[Stored dataset items]
::::::::
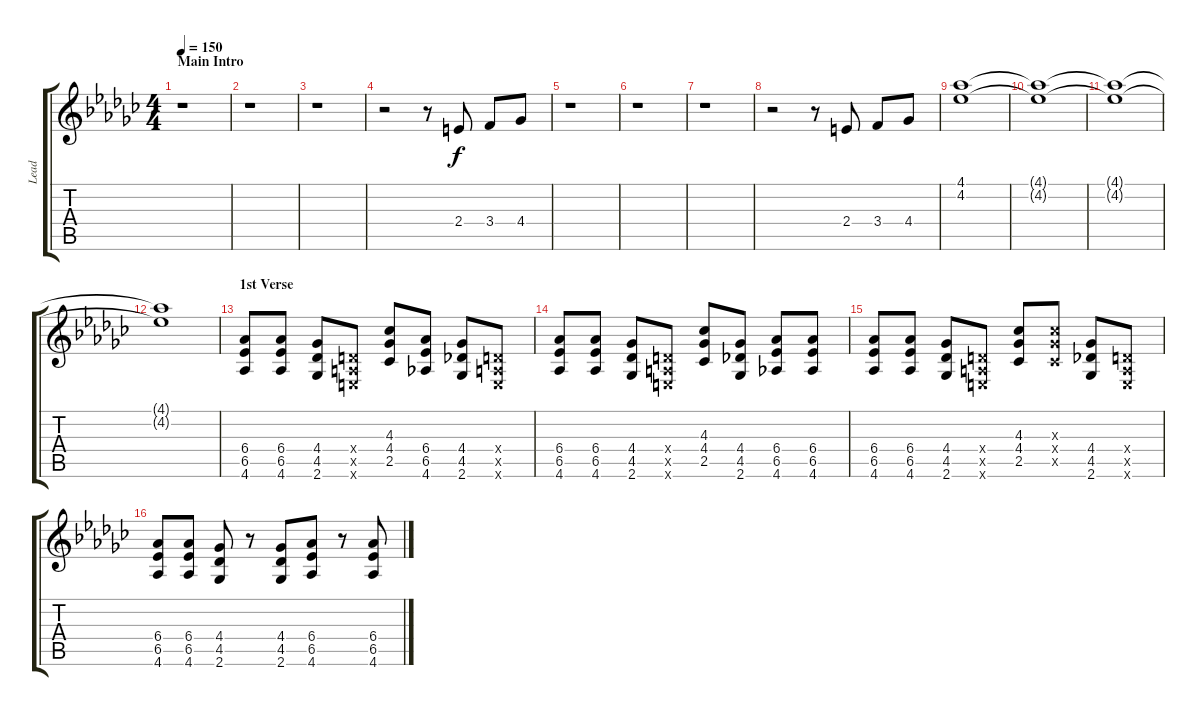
\track ("Lead" "Lead") {instrument distortionguitar}
\staff {score tabs}
\tuning (E4 B3 G3 D3 A2 E2) {hide}
\ts (4 4)
\section ("" "Main Intro")
\tempo 150
\clef g2
\ks gb
r.1{dy f} |
r.1 |
r.1 |
r.2 r.8 2.4.8 3.4.8 4.4.8 |
r.1 |
r.1 |
r.1 |
r.2 r.8 2.4.8 3.4.8 4.4.8 |
(4.1 4.2).1 |
(4.1{t} 4.2{t}).1 |
(4.1{t} 4.2{t}).1 |
(4.1{t} 4.2{t}).1 |
\section ("" "1st Verse")
(6.4 6.5 4.6).8{volume 9} (6.4 6.5 4.6).8 (4.4 4.5 2.6).8 (0.4{x} 0.5{x} 0.6{x}).8 (4.3 4.4 2.5).8 (6.4 6.5 4.6).8 (4.4 4.5 2.6).8 (0.4{x} 0.5{x} 0.6{x}).8 |
(6.4 6.5 4.6).8 (6.4 6.5 4.6).8 (4.4 4.5 2.6).8 (0.4{x} 0.5{x} 0.6{x}).8 (4.3 4.4 2.5).8 (4.4 4.5 2.6).8 (6.4 6.5 4.6).8 (6.4 6.5 4.6).8 |
(6.4 6.5 4.6).8 (6.4 6.5 4.6).8 (4.4 4.5 2.6).8 (0.4{x} 0.5{x} 0.6{x}).8 (4.3 4.4 2.5).8 (4.3{x} 4.4{x} 2.5{x}).8 (4.4 4.5 2.6).8 (0.4{x} 0.5{x} 0.6{x}).8 |
(6.4 6.5 4.6).8 (6.4 6.5 4.6).8 (4.4 4.5 2.6).8 r.8 (4.4 4.5 2.6).8 (6.4 6.5 4.6).8 r.8 (6.4 6.5 4.6).8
::::::::
DIRECTION
Switch "1st Verse" to "First Verse" in the material above and give it back otherwise unchanged, without the pictures.

SOLUTION TO THIS EXERCISE
\track ("Lead" "Lead") {instrument distortionguitar}
\staff {score tabs}
\tuning (E4 B3 G3 D3 A2 E2) {hide}
\ts (4 4)
\section ("" "Main Intro")
\tempo 150
\clef g2
\ks gb
r.1{dy f} |
r.1 |
r.1 |
r.2 r.8 2.4.8 3.4.8 4.4.8 |
r.1 |
r.1 |
r.1 |
r.2 r.8 2.4.8 3.4.8 4.4.8 |
(4.1 4.2).1 |
(4.1{t} 4.2{t}).1 |
(4.1{t} 4.2{t}).1 |
(4.1{t} 4.2{t}).1 |
\section ("" "First Verse")
(6.4 6.5 4.6).8{volume 9} (6.4 6.5 4.6).8 (4.4 4.5 2.6).8 (0.4{x} 0.5{x} 0.6{x}).8 (4.3 4.4 2.5).8 (6.4 6.5 4.6).8 (4.4 4.5 2.6).8 (0.4{x} 0.5{x} 0.6{x}).8 |
(6.4 6.5 4.6).8 (6.4 6.5 4.6).8 (4.4 4.5 2.6).8 (0.4{x} 0.5{x} 0.6{x}).8 (4.3 4.4 2.5).8 (4.4 4.5 2.6).8 (6.4 6.5 4.6).8 (6.4 6.5 4.6).8 |
(6.4 6.5 4.6).8 (6.4 6.5 4.6).8 (4.4 4.5 2.6).8 (0.4{x} 0.5{x} 0.6{x}).8 (4.3 4.4 2.5).8 (4.3{x} 4.4{x} 2.5{x}).8 (4.4 4.5 2.6).8 (0.4{x} 0.5{x} 0.6{x}).8 |
(6.4 6.5 4.6).8 (6.4 6.5 4.6).8 (4.4 4.5 2.6).8 r.8 (4.4 4.5 2.6).8 (6.4 6.5 4.6).8 r.8 (6.4 6.5 4.6).8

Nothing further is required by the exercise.